Saint Paisios, known as Arsenios at the time, began his military service for his country in April of 1948, and served as radio operator. During this time he experienced unimaginable hardships short of actual combat, due to his occupation.
He related that once, having run out of food, his company was reduced to eating snow flakes. Another time they were left without food for thirteen days and survived on wild chestnuts. More frequently, they suffered from dehydration, and then they were forced to drink water that had accumulated in animal footprints.

Their greatest enemy was the cold. They slept in tents, and when they woke up in the morning, the tents would be covered in snow, and they would count how many had developed frostbite. One morning, digging in the snow with a pickax, Arsenios uncovered twenty-three frostbitten men.
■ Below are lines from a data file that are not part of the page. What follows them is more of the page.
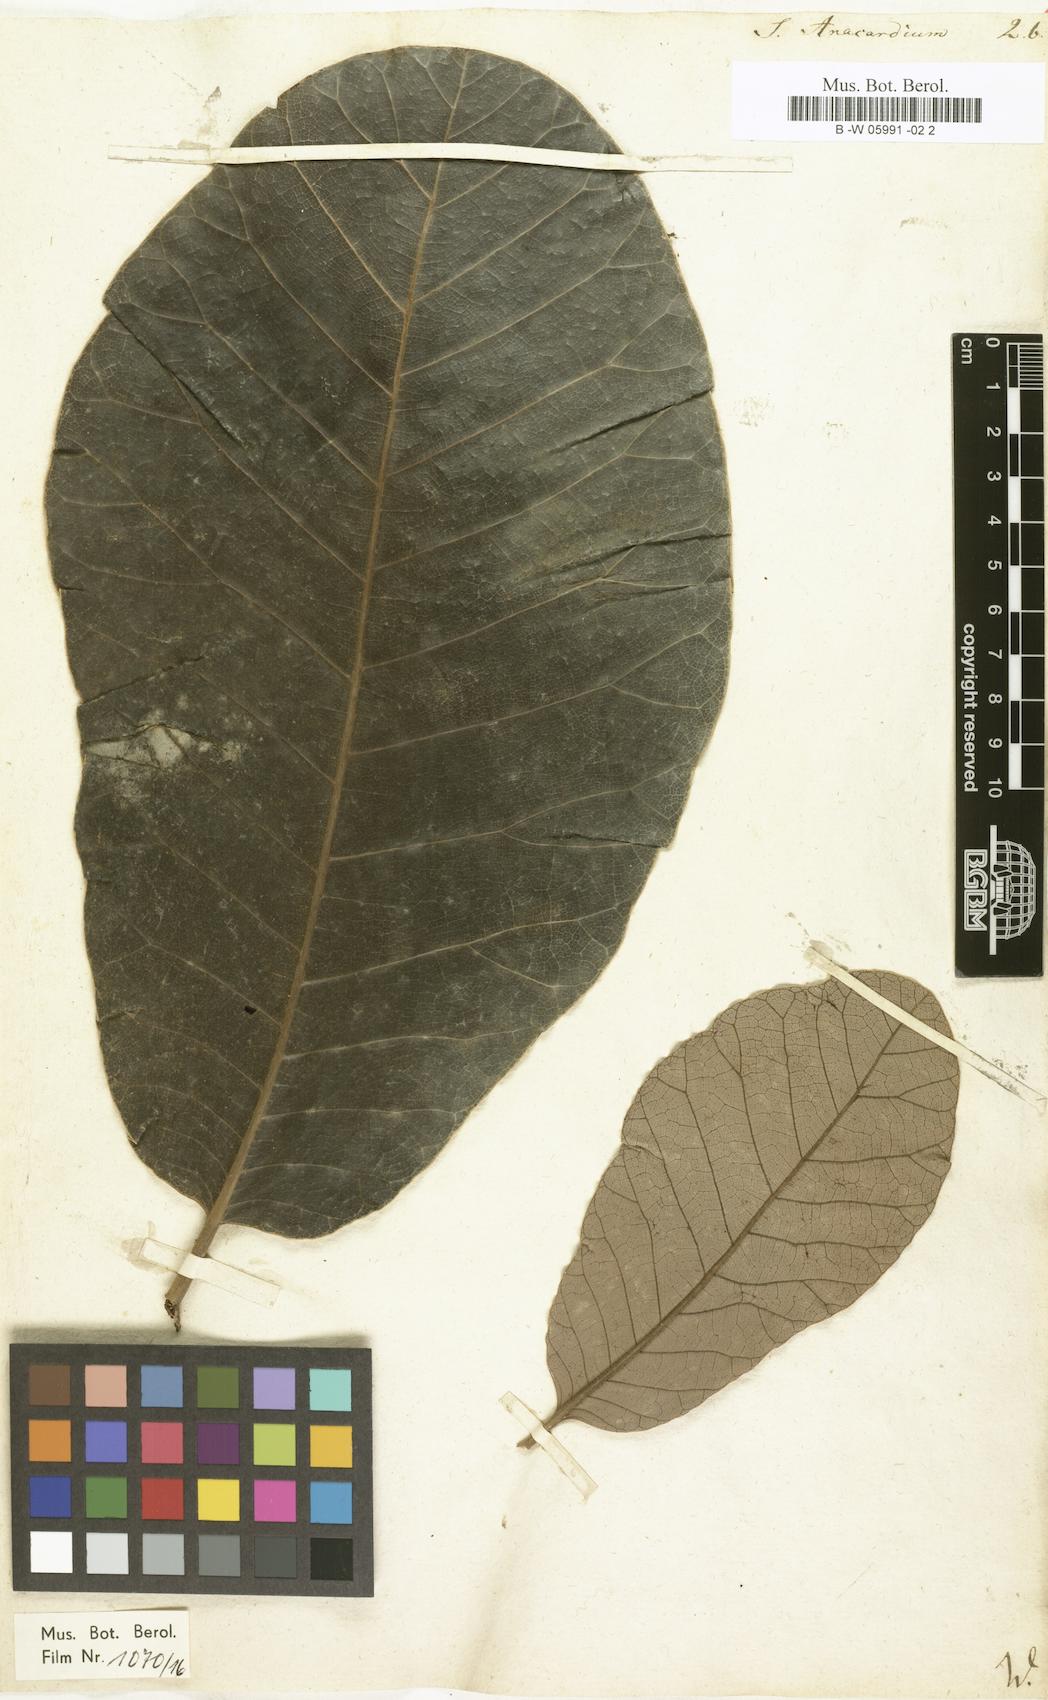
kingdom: Plantae
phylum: Tracheophyta
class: Magnoliopsida
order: Sapindales
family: Anacardiaceae
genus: Semecarpus
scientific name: Semecarpus anacardium
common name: Marking nut-tree
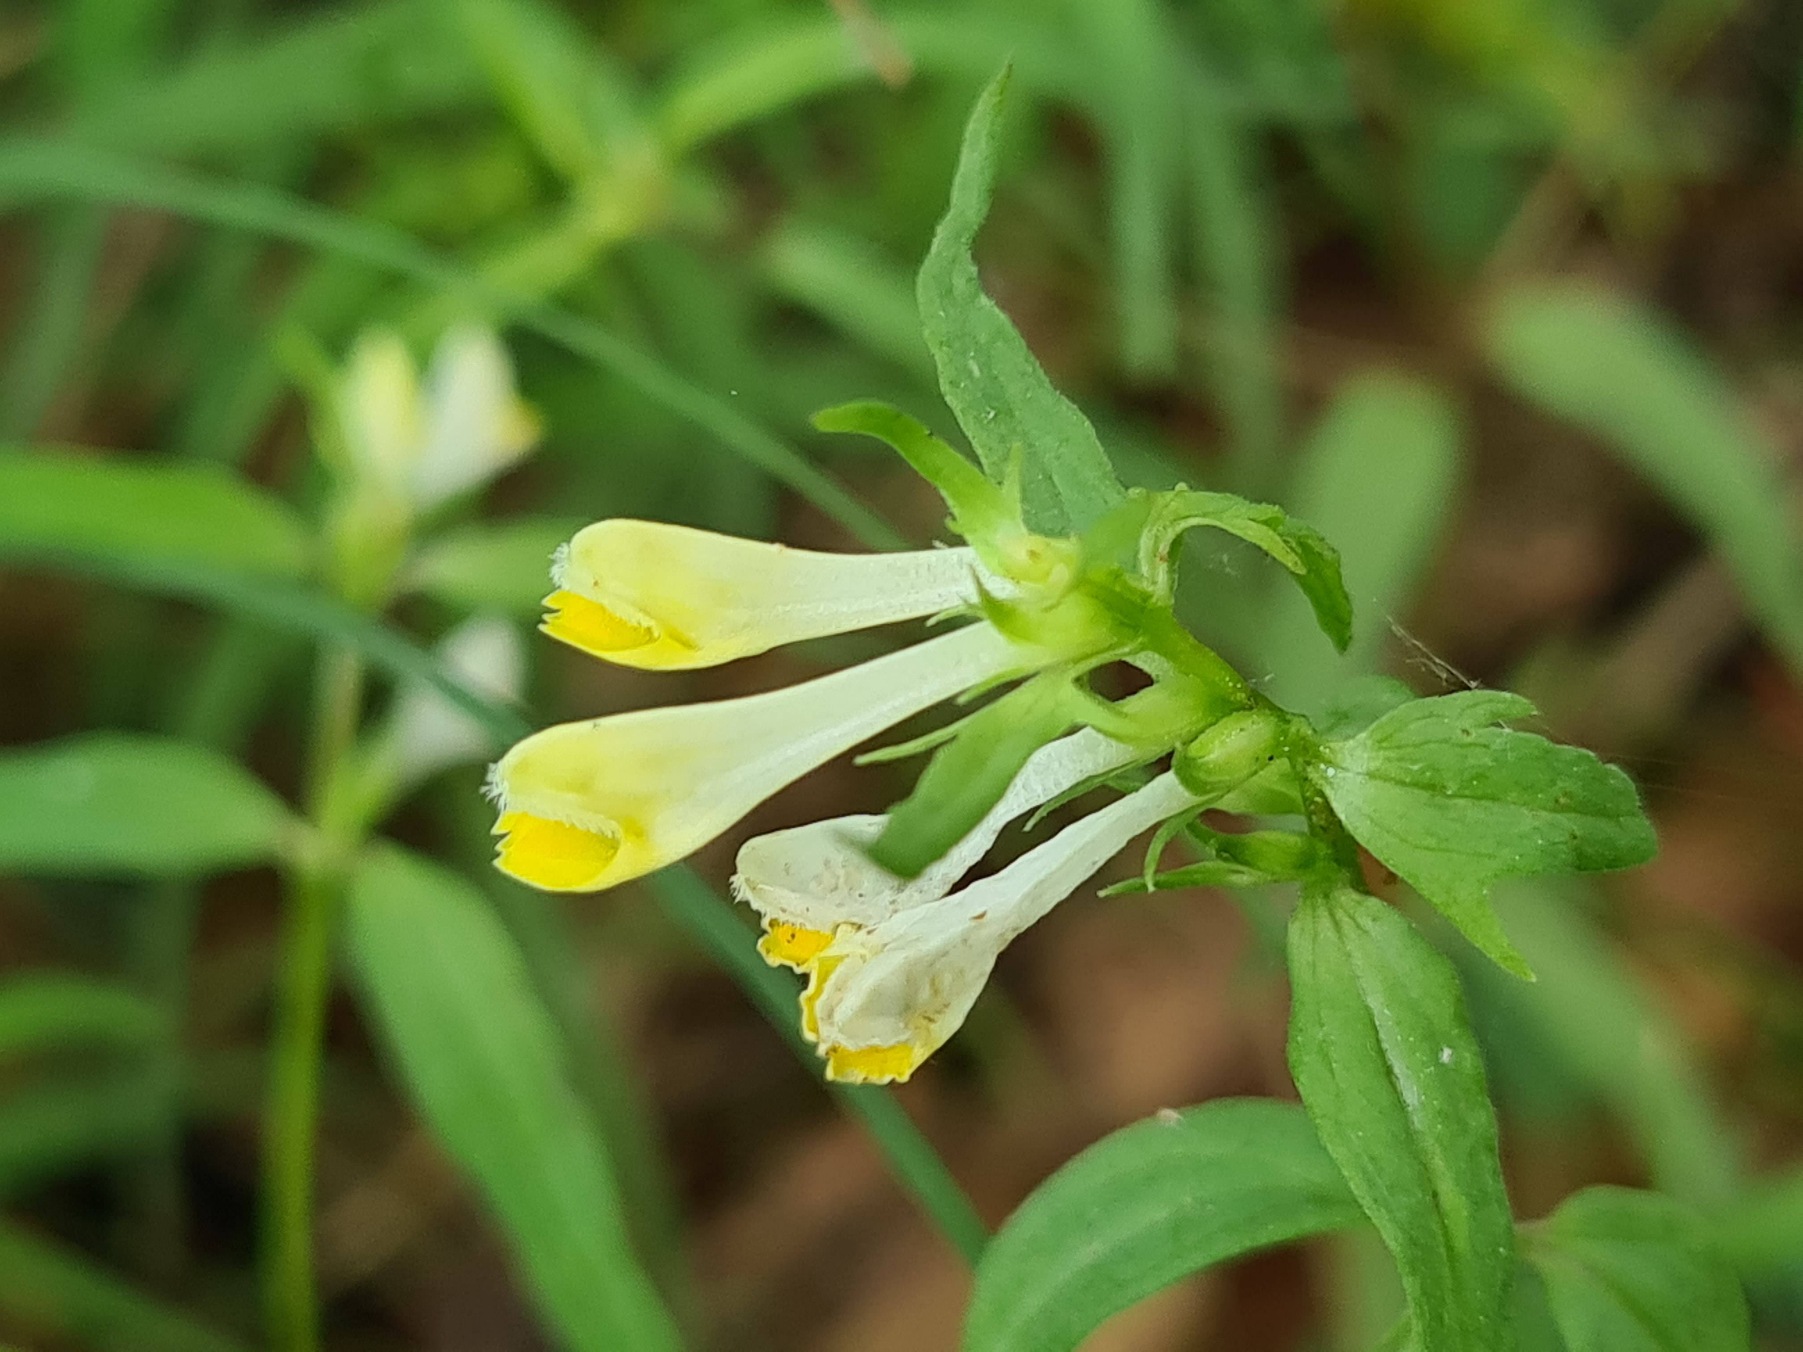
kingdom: Plantae
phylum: Tracheophyta
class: Magnoliopsida
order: Lamiales
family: Orobanchaceae
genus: Melampyrum
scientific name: Melampyrum pratense
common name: Almindelig kohvede
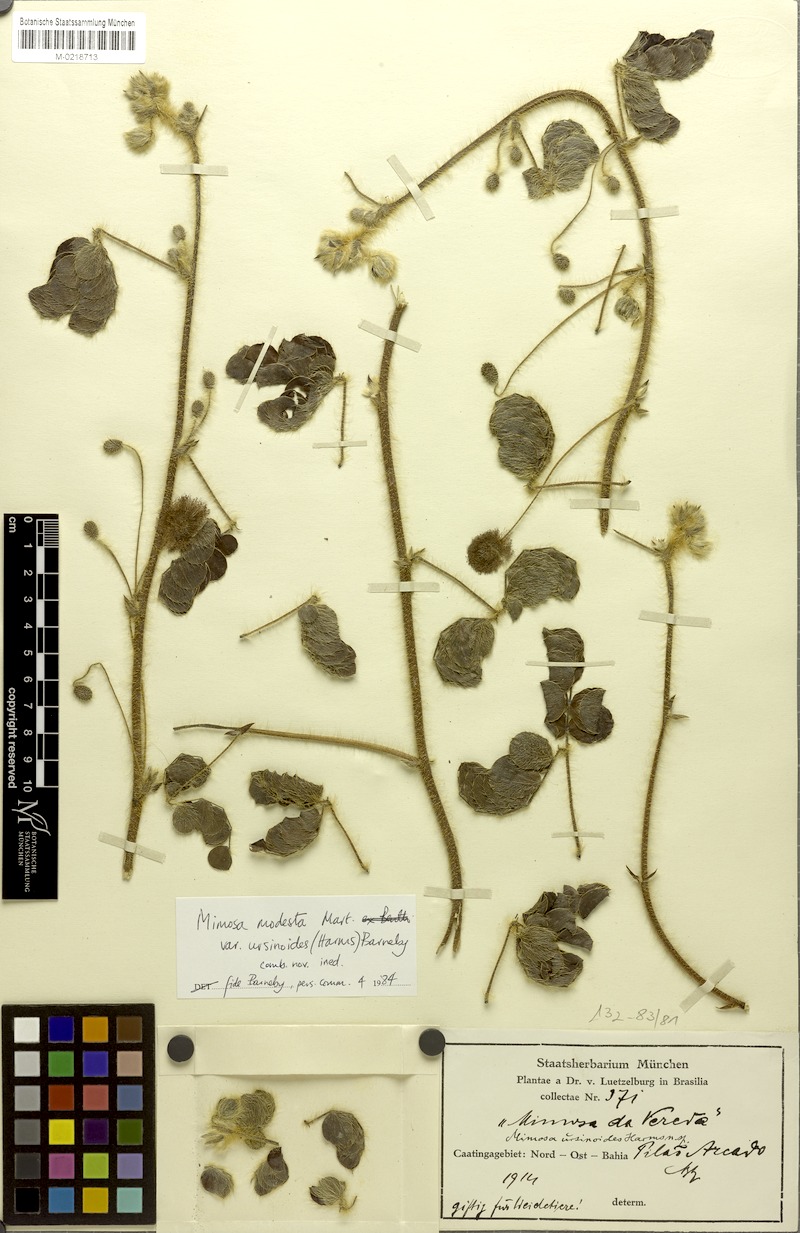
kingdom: Plantae
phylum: Tracheophyta
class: Magnoliopsida
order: Fabales
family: Fabaceae
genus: Mimosa
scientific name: Mimosa modesta
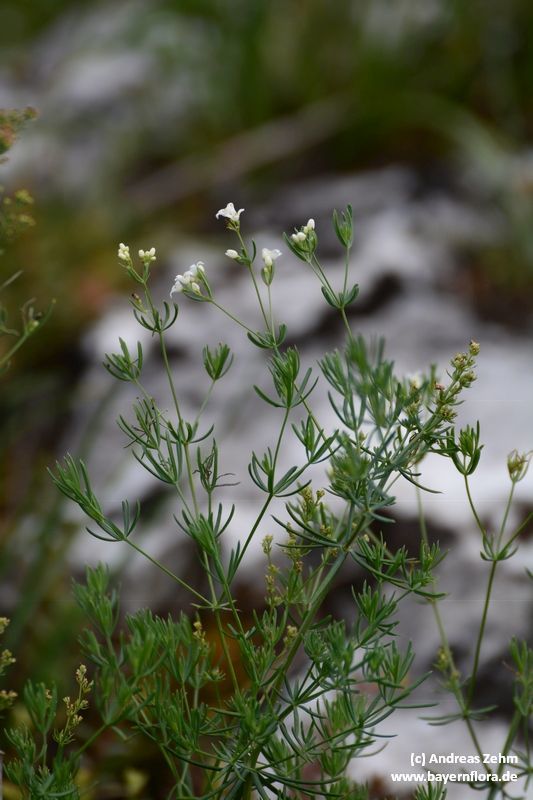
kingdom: Plantae
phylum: Tracheophyta
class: Magnoliopsida
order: Gentianales
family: Rubiaceae
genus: Galium
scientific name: Galium glaucum
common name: Waxy bedstraw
He once spent three straight days in the snow sending messages to headquarters, which caused him to get frostbite. The flesh was peeling off his feet, and his company had to send him to the hospital, but God saved him from amputation. Another time, a mule kicked him so hard in the chest that it turned black-and-blue, marked with the imprint of the horseshoe. Although he fainted, when he came to, he continued on his way.

It made Arsenios happy to be rained-on, cold, or tired, so that others would not have to be. Sometimes when his fellow soldiers made mistakes, they would blame them on Arsenios. The sergeant would reprimand him, and he, wanting to cover the errors of his fellow soldiers, would humbly accept the rebuke.

Nevertheless, the commanding officer valued him and trusted him. It was Arsenios he would send on the most difficult missions, because he knew he was the most capable and that he would accomplish whatever mission he had been assigned.

He took leave only once, going home. While there, he fell ill and lost a lot of blood, and he was admitted to the hospital for fifteen days. When he recovered, he returned to his unit.